<<<<

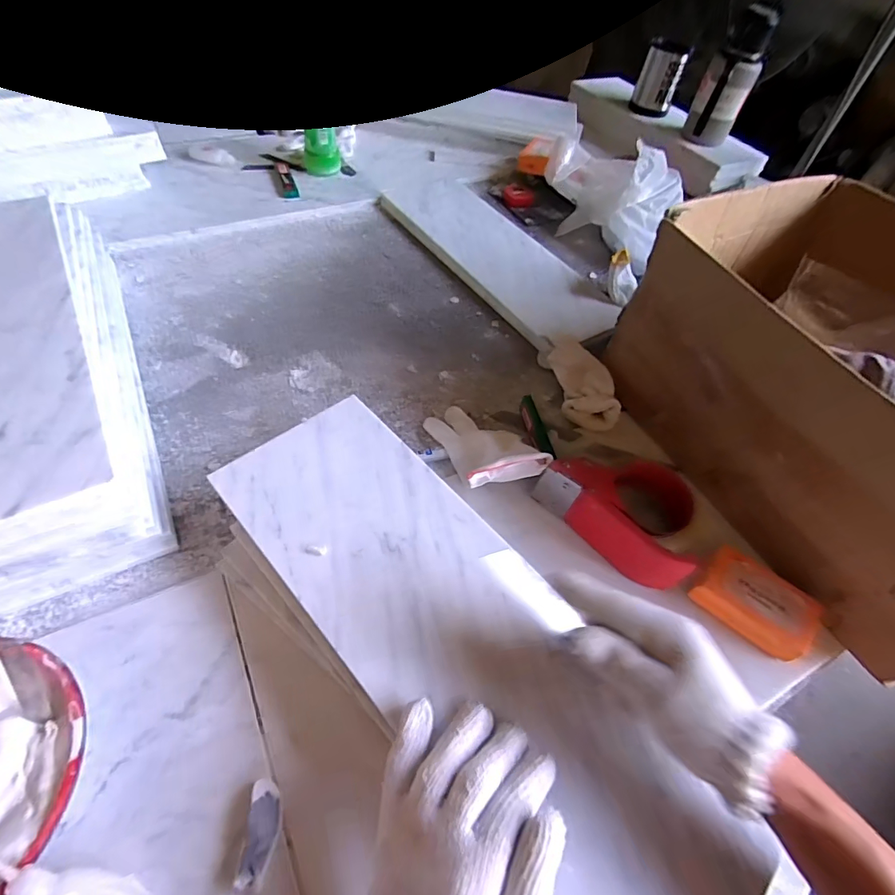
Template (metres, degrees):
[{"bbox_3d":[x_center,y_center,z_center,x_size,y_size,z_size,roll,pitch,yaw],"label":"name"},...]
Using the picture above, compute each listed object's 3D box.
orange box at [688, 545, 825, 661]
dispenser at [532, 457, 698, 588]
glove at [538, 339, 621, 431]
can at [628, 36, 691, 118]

>>>>
<<<<

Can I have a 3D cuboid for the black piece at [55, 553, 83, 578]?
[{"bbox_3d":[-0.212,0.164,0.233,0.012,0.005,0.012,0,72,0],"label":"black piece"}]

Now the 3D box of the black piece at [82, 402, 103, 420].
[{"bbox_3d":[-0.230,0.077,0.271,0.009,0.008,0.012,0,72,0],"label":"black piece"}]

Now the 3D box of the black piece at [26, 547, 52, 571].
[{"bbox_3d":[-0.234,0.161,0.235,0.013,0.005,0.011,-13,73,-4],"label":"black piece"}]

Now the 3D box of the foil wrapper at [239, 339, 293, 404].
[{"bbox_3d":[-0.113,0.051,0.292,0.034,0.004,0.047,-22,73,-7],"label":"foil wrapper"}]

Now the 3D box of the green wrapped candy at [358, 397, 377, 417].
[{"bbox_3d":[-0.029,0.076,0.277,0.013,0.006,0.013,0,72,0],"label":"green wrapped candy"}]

>>>>

Task instructions:
Considering only the material above, set down every line from the one with "Using the picture" to the one with "can at [628, 36, 691, 118]", inclusive, exactly as written.

Final answer:
Using the picture above, compute each listed object's 3D box.
orange box at [688, 545, 825, 661]
dispenser at [532, 457, 698, 588]
glove at [538, 339, 621, 431]
can at [628, 36, 691, 118]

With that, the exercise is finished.